In many ways, Taylor’s story is the compilation of all these factors — poverty, housing discrimination, undiagnosed mental health issues, over-policing in some neighborhoods and incarceration. 


“Not one of them is the exact root cause of it. All of them are,” said Miller.


These factors almost always feed and impact each other, according to Dyson: “If I didn't have a place to live and I didn't have what I needed, food, clothing, all those things, it would be hard pressed for me not to feel depressed or not to feel anxious.

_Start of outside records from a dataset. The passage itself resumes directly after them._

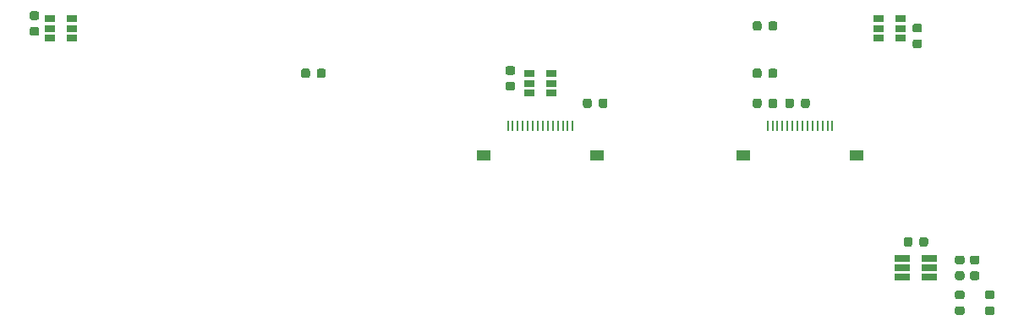
<source format=gbr>
%TF.GenerationSoftware,KiCad,Pcbnew,5.1.9-73d0e3b20d~88~ubuntu18.04.1*%
%TF.CreationDate,2020-12-31T14:23:56+01:00*%
%TF.ProjectId,ss_frontpanel_inner_plate,73735f66-726f-46e7-9470-616e656c5f69,rev?*%
%TF.SameCoordinates,Original*%
%TF.FileFunction,Paste,Bot*%
%TF.FilePolarity,Positive*%
%FSLAX46Y46*%
G04 Gerber Fmt 4.6, Leading zero omitted, Abs format (unit mm)*
G04 Created by KiCad (PCBNEW 5.1.9-73d0e3b20d~88~ubuntu18.04.1) date 2020-12-31 14:23:56*
%MOMM*%
%LPD*%
G01*
G04 APERTURE LIST*
%ADD10R,1.560000X0.650000*%
%ADD11R,1.060000X0.650000*%
%ADD12R,1.400000X1.050000*%
%ADD13R,0.210000X1.050000*%
G04 APERTURE END LIST*
%TO.C,C13*%
G36*
G01*
X187950000Y-74656250D02*
X187950000Y-74143750D01*
G75*
G02*
X188168750Y-73925000I218750J0D01*
G01*
X188606250Y-73925000D01*
G75*
G02*
X188825000Y-74143750I0J-218750D01*
G01*
X188825000Y-74656250D01*
G75*
G02*
X188606250Y-74875000I-218750J0D01*
G01*
X188168750Y-74875000D01*
G75*
G02*
X187950000Y-74656250I0J218750D01*
G01*
G37*
G36*
G01*
X186375000Y-74656250D02*
X186375000Y-74143750D01*
G75*
G02*
X186593750Y-73925000I218750J0D01*
G01*
X187031250Y-73925000D01*
G75*
G02*
X187250000Y-74143750I0J-218750D01*
G01*
X187250000Y-74656250D01*
G75*
G02*
X187031250Y-74875000I-218750J0D01*
G01*
X186593750Y-74875000D01*
G75*
G02*
X186375000Y-74656250I0J218750D01*
G01*
G37*
%TD*%
D10*
%TO.C,U6*%
X186250000Y-77000000D03*
X186250000Y-76050000D03*
X186250000Y-77950000D03*
X188950000Y-77950000D03*
X188950000Y-77000000D03*
X188950000Y-76050000D03*
%TD*%
D11*
%TO.C,U5*%
X103100000Y-53000000D03*
X103100000Y-53950000D03*
X103100000Y-52050000D03*
X100900000Y-52050000D03*
X100900000Y-53000000D03*
X100900000Y-53950000D03*
%TD*%
%TO.C,U4*%
X151100000Y-58500000D03*
X151100000Y-59450000D03*
X151100000Y-57550000D03*
X148900000Y-57550000D03*
X148900000Y-58500000D03*
X148900000Y-59450000D03*
%TD*%
%TO.C,U3*%
X183900000Y-53000000D03*
X183900000Y-52050000D03*
X183900000Y-53950000D03*
X186100000Y-53950000D03*
X186100000Y-53000000D03*
X186100000Y-52050000D03*
%TD*%
%TO.C,R7*%
G36*
G01*
X193756250Y-76650000D02*
X193243750Y-76650000D01*
G75*
G02*
X193025000Y-76431250I0J218750D01*
G01*
X193025000Y-75993750D01*
G75*
G02*
X193243750Y-75775000I218750J0D01*
G01*
X193756250Y-75775000D01*
G75*
G02*
X193975000Y-75993750I0J-218750D01*
G01*
X193975000Y-76431250D01*
G75*
G02*
X193756250Y-76650000I-218750J0D01*
G01*
G37*
G36*
G01*
X193756250Y-78225000D02*
X193243750Y-78225000D01*
G75*
G02*
X193025000Y-78006250I0J218750D01*
G01*
X193025000Y-77568750D01*
G75*
G02*
X193243750Y-77350000I218750J0D01*
G01*
X193756250Y-77350000D01*
G75*
G02*
X193975000Y-77568750I0J-218750D01*
G01*
X193975000Y-78006250D01*
G75*
G02*
X193756250Y-78225000I-218750J0D01*
G01*
G37*
%TD*%
%TO.C,R3*%
G36*
G01*
X192256250Y-80150000D02*
X191743750Y-80150000D01*
G75*
G02*
X191525000Y-79931250I0J218750D01*
G01*
X191525000Y-79493750D01*
G75*
G02*
X191743750Y-79275000I218750J0D01*
G01*
X192256250Y-79275000D01*
G75*
G02*
X192475000Y-79493750I0J-218750D01*
G01*
X192475000Y-79931250D01*
G75*
G02*
X192256250Y-80150000I-218750J0D01*
G01*
G37*
G36*
G01*
X192256250Y-81725000D02*
X191743750Y-81725000D01*
G75*
G02*
X191525000Y-81506250I0J218750D01*
G01*
X191525000Y-81068750D01*
G75*
G02*
X191743750Y-80850000I218750J0D01*
G01*
X192256250Y-80850000D01*
G75*
G02*
X192475000Y-81068750I0J-218750D01*
G01*
X192475000Y-81506250D01*
G75*
G02*
X192256250Y-81725000I-218750J0D01*
G01*
G37*
%TD*%
%TO.C,R2*%
G36*
G01*
X195256250Y-80150000D02*
X194743750Y-80150000D01*
G75*
G02*
X194525000Y-79931250I0J218750D01*
G01*
X194525000Y-79493750D01*
G75*
G02*
X194743750Y-79275000I218750J0D01*
G01*
X195256250Y-79275000D01*
G75*
G02*
X195475000Y-79493750I0J-218750D01*
G01*
X195475000Y-79931250D01*
G75*
G02*
X195256250Y-80150000I-218750J0D01*
G01*
G37*
G36*
G01*
X195256250Y-81725000D02*
X194743750Y-81725000D01*
G75*
G02*
X194525000Y-81506250I0J218750D01*
G01*
X194525000Y-81068750D01*
G75*
G02*
X194743750Y-80850000I218750J0D01*
G01*
X195256250Y-80850000D01*
G75*
G02*
X195475000Y-81068750I0J-218750D01*
G01*
X195475000Y-81506250D01*
G75*
G02*
X195256250Y-81725000I-218750J0D01*
G01*
G37*
%TD*%
%TO.C,C12*%
G36*
G01*
X99093750Y-52850000D02*
X99606250Y-52850000D01*
G75*
G02*
X99825000Y-53068750I0J-218750D01*
G01*
X99825000Y-53506250D01*
G75*
G02*
X99606250Y-53725000I-218750J0D01*
G01*
X99093750Y-53725000D01*
G75*
G02*
X98875000Y-53506250I0J218750D01*
G01*
X98875000Y-53068750D01*
G75*
G02*
X99093750Y-52850000I218750J0D01*
G01*
G37*
G36*
G01*
X99093750Y-51275000D02*
X99606250Y-51275000D01*
G75*
G02*
X99825000Y-51493750I0J-218750D01*
G01*
X99825000Y-51931250D01*
G75*
G02*
X99606250Y-52150000I-218750J0D01*
G01*
X99093750Y-52150000D01*
G75*
G02*
X98875000Y-51931250I0J218750D01*
G01*
X98875000Y-51493750D01*
G75*
G02*
X99093750Y-51275000I218750J0D01*
G01*
G37*
%TD*%
%TO.C,C11*%
G36*
G01*
X146743750Y-58350000D02*
X147256250Y-58350000D01*
G75*
G02*
X147475000Y-58568750I0J-218750D01*
G01*
X147475000Y-59006250D01*
G75*
G02*
X147256250Y-59225000I-218750J0D01*
G01*
X146743750Y-59225000D01*
G75*
G02*
X146525000Y-59006250I0J218750D01*
G01*
X146525000Y-58568750D01*
G75*
G02*
X146743750Y-58350000I218750J0D01*
G01*
G37*
G36*
G01*
X146743750Y-56775000D02*
X147256250Y-56775000D01*
G75*
G02*
X147475000Y-56993750I0J-218750D01*
G01*
X147475000Y-57431250D01*
G75*
G02*
X147256250Y-57650000I-218750J0D01*
G01*
X146743750Y-57650000D01*
G75*
G02*
X146525000Y-57431250I0J218750D01*
G01*
X146525000Y-56993750D01*
G75*
G02*
X146743750Y-56775000I218750J0D01*
G01*
G37*
%TD*%
%TO.C,C10*%
G36*
G01*
X188006250Y-53400000D02*
X187493750Y-53400000D01*
G75*
G02*
X187275000Y-53181250I0J218750D01*
G01*
X187275000Y-52743750D01*
G75*
G02*
X187493750Y-52525000I218750J0D01*
G01*
X188006250Y-52525000D01*
G75*
G02*
X188225000Y-52743750I0J-218750D01*
G01*
X188225000Y-53181250D01*
G75*
G02*
X188006250Y-53400000I-218750J0D01*
G01*
G37*
G36*
G01*
X188006250Y-54975000D02*
X187493750Y-54975000D01*
G75*
G02*
X187275000Y-54756250I0J218750D01*
G01*
X187275000Y-54318750D01*
G75*
G02*
X187493750Y-54100000I218750J0D01*
G01*
X188006250Y-54100000D01*
G75*
G02*
X188225000Y-54318750I0J-218750D01*
G01*
X188225000Y-54756250D01*
G75*
G02*
X188006250Y-54975000I-218750J0D01*
G01*
G37*
%TD*%
%TO.C,C7*%
G36*
G01*
X191743750Y-77350000D02*
X192256250Y-77350000D01*
G75*
G02*
X192475000Y-77568750I0J-218750D01*
G01*
X192475000Y-78006250D01*
G75*
G02*
X192256250Y-78225000I-218750J0D01*
G01*
X191743750Y-78225000D01*
G75*
G02*
X191525000Y-78006250I0J218750D01*
G01*
X191525000Y-77568750D01*
G75*
G02*
X191743750Y-77350000I218750J0D01*
G01*
G37*
G36*
G01*
X191743750Y-75775000D02*
X192256250Y-75775000D01*
G75*
G02*
X192475000Y-75993750I0J-218750D01*
G01*
X192475000Y-76431250D01*
G75*
G02*
X192256250Y-76650000I-218750J0D01*
G01*
X191743750Y-76650000D01*
G75*
G02*
X191525000Y-76431250I0J218750D01*
G01*
X191525000Y-75993750D01*
G75*
G02*
X191743750Y-75775000I218750J0D01*
G01*
G37*
%TD*%
%TO.C,C6*%
G36*
G01*
X172850000Y-53006250D02*
X172850000Y-52493750D01*
G75*
G02*
X173068750Y-52275000I218750J0D01*
G01*
X173506250Y-52275000D01*
G75*
G02*
X173725000Y-52493750I0J-218750D01*
G01*
X173725000Y-53006250D01*
G75*
G02*
X173506250Y-53225000I-218750J0D01*
G01*
X173068750Y-53225000D01*
G75*
G02*
X172850000Y-53006250I0J218750D01*
G01*
G37*
G36*
G01*
X171275000Y-53006250D02*
X171275000Y-52493750D01*
G75*
G02*
X171493750Y-52275000I218750J0D01*
G01*
X171931250Y-52275000D01*
G75*
G02*
X172150000Y-52493750I0J-218750D01*
G01*
X172150000Y-53006250D01*
G75*
G02*
X171931250Y-53225000I-218750J0D01*
G01*
X171493750Y-53225000D01*
G75*
G02*
X171275000Y-53006250I0J218750D01*
G01*
G37*
%TD*%
%TO.C,C5*%
G36*
G01*
X172850000Y-57756250D02*
X172850000Y-57243750D01*
G75*
G02*
X173068750Y-57025000I218750J0D01*
G01*
X173506250Y-57025000D01*
G75*
G02*
X173725000Y-57243750I0J-218750D01*
G01*
X173725000Y-57756250D01*
G75*
G02*
X173506250Y-57975000I-218750J0D01*
G01*
X173068750Y-57975000D01*
G75*
G02*
X172850000Y-57756250I0J218750D01*
G01*
G37*
G36*
G01*
X171275000Y-57756250D02*
X171275000Y-57243750D01*
G75*
G02*
X171493750Y-57025000I218750J0D01*
G01*
X171931250Y-57025000D01*
G75*
G02*
X172150000Y-57243750I0J-218750D01*
G01*
X172150000Y-57756250D01*
G75*
G02*
X171931250Y-57975000I-218750J0D01*
G01*
X171493750Y-57975000D01*
G75*
G02*
X171275000Y-57756250I0J218750D01*
G01*
G37*
%TD*%
%TO.C,C4*%
G36*
G01*
X175400000Y-60243750D02*
X175400000Y-60756250D01*
G75*
G02*
X175181250Y-60975000I-218750J0D01*
G01*
X174743750Y-60975000D01*
G75*
G02*
X174525000Y-60756250I0J218750D01*
G01*
X174525000Y-60243750D01*
G75*
G02*
X174743750Y-60025000I218750J0D01*
G01*
X175181250Y-60025000D01*
G75*
G02*
X175400000Y-60243750I0J-218750D01*
G01*
G37*
G36*
G01*
X176975000Y-60243750D02*
X176975000Y-60756250D01*
G75*
G02*
X176756250Y-60975000I-218750J0D01*
G01*
X176318750Y-60975000D01*
G75*
G02*
X176100000Y-60756250I0J218750D01*
G01*
X176100000Y-60243750D01*
G75*
G02*
X176318750Y-60025000I218750J0D01*
G01*
X176756250Y-60025000D01*
G75*
G02*
X176975000Y-60243750I0J-218750D01*
G01*
G37*
%TD*%
%TO.C,C3*%
G36*
G01*
X172850000Y-60756250D02*
X172850000Y-60243750D01*
G75*
G02*
X173068750Y-60025000I218750J0D01*
G01*
X173506250Y-60025000D01*
G75*
G02*
X173725000Y-60243750I0J-218750D01*
G01*
X173725000Y-60756250D01*
G75*
G02*
X173506250Y-60975000I-218750J0D01*
G01*
X173068750Y-60975000D01*
G75*
G02*
X172850000Y-60756250I0J218750D01*
G01*
G37*
G36*
G01*
X171275000Y-60756250D02*
X171275000Y-60243750D01*
G75*
G02*
X171493750Y-60025000I218750J0D01*
G01*
X171931250Y-60025000D01*
G75*
G02*
X172150000Y-60243750I0J-218750D01*
G01*
X172150000Y-60756250D01*
G75*
G02*
X171931250Y-60975000I-218750J0D01*
G01*
X171493750Y-60975000D01*
G75*
G02*
X171275000Y-60756250I0J218750D01*
G01*
G37*
%TD*%
%TO.C,C2*%
G36*
G01*
X155850000Y-60756250D02*
X155850000Y-60243750D01*
G75*
G02*
X156068750Y-60025000I218750J0D01*
G01*
X156506250Y-60025000D01*
G75*
G02*
X156725000Y-60243750I0J-218750D01*
G01*
X156725000Y-60756250D01*
G75*
G02*
X156506250Y-60975000I-218750J0D01*
G01*
X156068750Y-60975000D01*
G75*
G02*
X155850000Y-60756250I0J218750D01*
G01*
G37*
G36*
G01*
X154275000Y-60756250D02*
X154275000Y-60243750D01*
G75*
G02*
X154493750Y-60025000I218750J0D01*
G01*
X154931250Y-60025000D01*
G75*
G02*
X155150000Y-60243750I0J-218750D01*
G01*
X155150000Y-60756250D01*
G75*
G02*
X154931250Y-60975000I-218750J0D01*
G01*
X154493750Y-60975000D01*
G75*
G02*
X154275000Y-60756250I0J218750D01*
G01*
G37*
%TD*%
%TO.C,C1*%
G36*
G01*
X127637500Y-57756250D02*
X127637500Y-57243750D01*
G75*
G02*
X127856250Y-57025000I218750J0D01*
G01*
X128293750Y-57025000D01*
G75*
G02*
X128512500Y-57243750I0J-218750D01*
G01*
X128512500Y-57756250D01*
G75*
G02*
X128293750Y-57975000I-218750J0D01*
G01*
X127856250Y-57975000D01*
G75*
G02*
X127637500Y-57756250I0J218750D01*
G01*
G37*
G36*
G01*
X126062500Y-57756250D02*
X126062500Y-57243750D01*
G75*
G02*
X126281250Y-57025000I218750J0D01*
G01*
X126718750Y-57025000D01*
G75*
G02*
X126937500Y-57243750I0J-218750D01*
G01*
X126937500Y-57756250D01*
G75*
G02*
X126718750Y-57975000I-218750J0D01*
G01*
X126281250Y-57975000D01*
G75*
G02*
X126062500Y-57756250I0J218750D01*
G01*
G37*
%TD*%
D12*
%TO.C,J1*%
X144300000Y-65700000D03*
X155700000Y-65700000D03*
D13*
X146750000Y-62800000D03*
X147250000Y-62800000D03*
X147750000Y-62800000D03*
X148250000Y-62800000D03*
X148750000Y-62800000D03*
X149250000Y-62800000D03*
X149750000Y-62800000D03*
X150250000Y-62800000D03*
X150750000Y-62800000D03*
X151250000Y-62800000D03*
X151750000Y-62800000D03*
X152250000Y-62800000D03*
X152750000Y-62800000D03*
X153250000Y-62800000D03*
%TD*%
D12*
%TO.C,J2*%
X170300000Y-65700000D03*
X181700000Y-65700000D03*
D13*
X172750000Y-62800000D03*
X173250000Y-62800000D03*
X173750000Y-62800000D03*
X174250000Y-62800000D03*
X174750000Y-62800000D03*
X175250000Y-62800000D03*
X175750000Y-62800000D03*
X176250000Y-62800000D03*
X176750000Y-62800000D03*
X177250000Y-62800000D03*
X177750000Y-62800000D03*
X178250000Y-62800000D03*
X178750000Y-62800000D03*
X179250000Y-62800000D03*
%TD*%
M02*

</source>
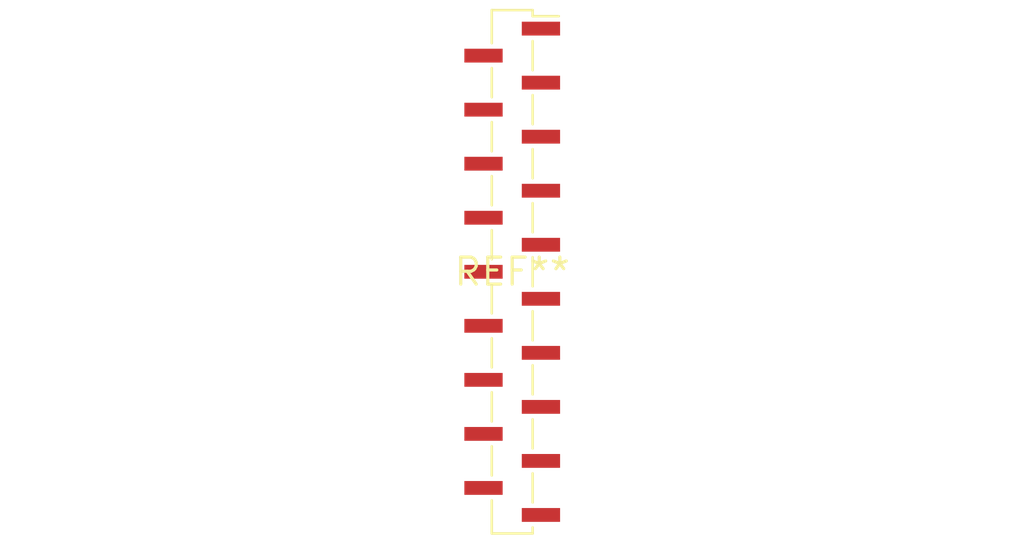
<source format=kicad_pcb>
(kicad_pcb (version 20240108) (generator pcbnew)

  (general
    (thickness 1.6)
  )

  (paper "A4")
  (layers
    (0 "F.Cu" signal)
    (31 "B.Cu" signal)
    (32 "B.Adhes" user "B.Adhesive")
    (33 "F.Adhes" user "F.Adhesive")
    (34 "B.Paste" user)
    (35 "F.Paste" user)
    (36 "B.SilkS" user "B.Silkscreen")
    (37 "F.SilkS" user "F.Silkscreen")
    (38 "B.Mask" user)
    (39 "F.Mask" user)
    (40 "Dwgs.User" user "User.Drawings")
    (41 "Cmts.User" user "User.Comments")
    (42 "Eco1.User" user "User.Eco1")
    (43 "Eco2.User" user "User.Eco2")
    (44 "Edge.Cuts" user)
    (45 "Margin" user)
    (46 "B.CrtYd" user "B.Courtyard")
    (47 "F.CrtYd" user "F.Courtyard")
    (48 "B.Fab" user)
    (49 "F.Fab" user)
    (50 "User.1" user)
    (51 "User.2" user)
    (52 "User.3" user)
    (53 "User.4" user)
    (54 "User.5" user)
    (55 "User.6" user)
    (56 "User.7" user)
    (57 "User.8" user)
    (58 "User.9" user)
  )

  (setup
    (pad_to_mask_clearance 0)
    (pcbplotparams
      (layerselection 0x00010fc_ffffffff)
      (plot_on_all_layers_selection 0x0000000_00000000)
      (disableapertmacros false)
      (usegerberextensions false)
      (usegerberattributes false)
      (usegerberadvancedattributes false)
      (creategerberjobfile false)
      (dashed_line_dash_ratio 12.000000)
      (dashed_line_gap_ratio 3.000000)
      (svgprecision 4)
      (plotframeref false)
      (viasonmask false)
      (mode 1)
      (useauxorigin false)
      (hpglpennumber 1)
      (hpglpenspeed 20)
      (hpglpendiameter 15.000000)
      (dxfpolygonmode false)
      (dxfimperialunits false)
      (dxfusepcbnewfont false)
      (psnegative false)
      (psa4output false)
      (plotreference false)
      (plotvalue false)
      (plotinvisibletext false)
      (sketchpadsonfab false)
      (subtractmaskfromsilk false)
      (outputformat 1)
      (mirror false)
      (drillshape 1)
      (scaleselection 1)
      (outputdirectory "")
    )
  )

  (net 0 "")

  (footprint "PinSocket_1x19_P1.27mm_Vertical_SMD_Pin1Right" (layer "F.Cu") (at 0 0))

)

</source>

There is a specific tie between social determinants of health and how people are really dealing with their mental health and the symptoms that are showing up.”


Taylor said the McClendon Center saved him. 

"It makes a person feel like it's worth it... worth working on my mental [health]," he said. These services provided him with resources unavailable to many of his peers, ultimately enabling his turnaround. 

Today, Taylor has two college degrees, his clothing line, Vast Vision DC, and hopes to start a nonprofit. He wants to give “kids a safe place where they can go and elaborate on how they feel” and “education about the streets and where it leads you.” 


“I want to give young brothers and young sisters hope,” he says. “This city needs something done.” 



YMG intern Sreehitha Gandluri is a sophomore at University of North Carolina-Chapel Hill. YMG founder Jayne O’Donnell was USA TODAY’s health policy reporter until 2021.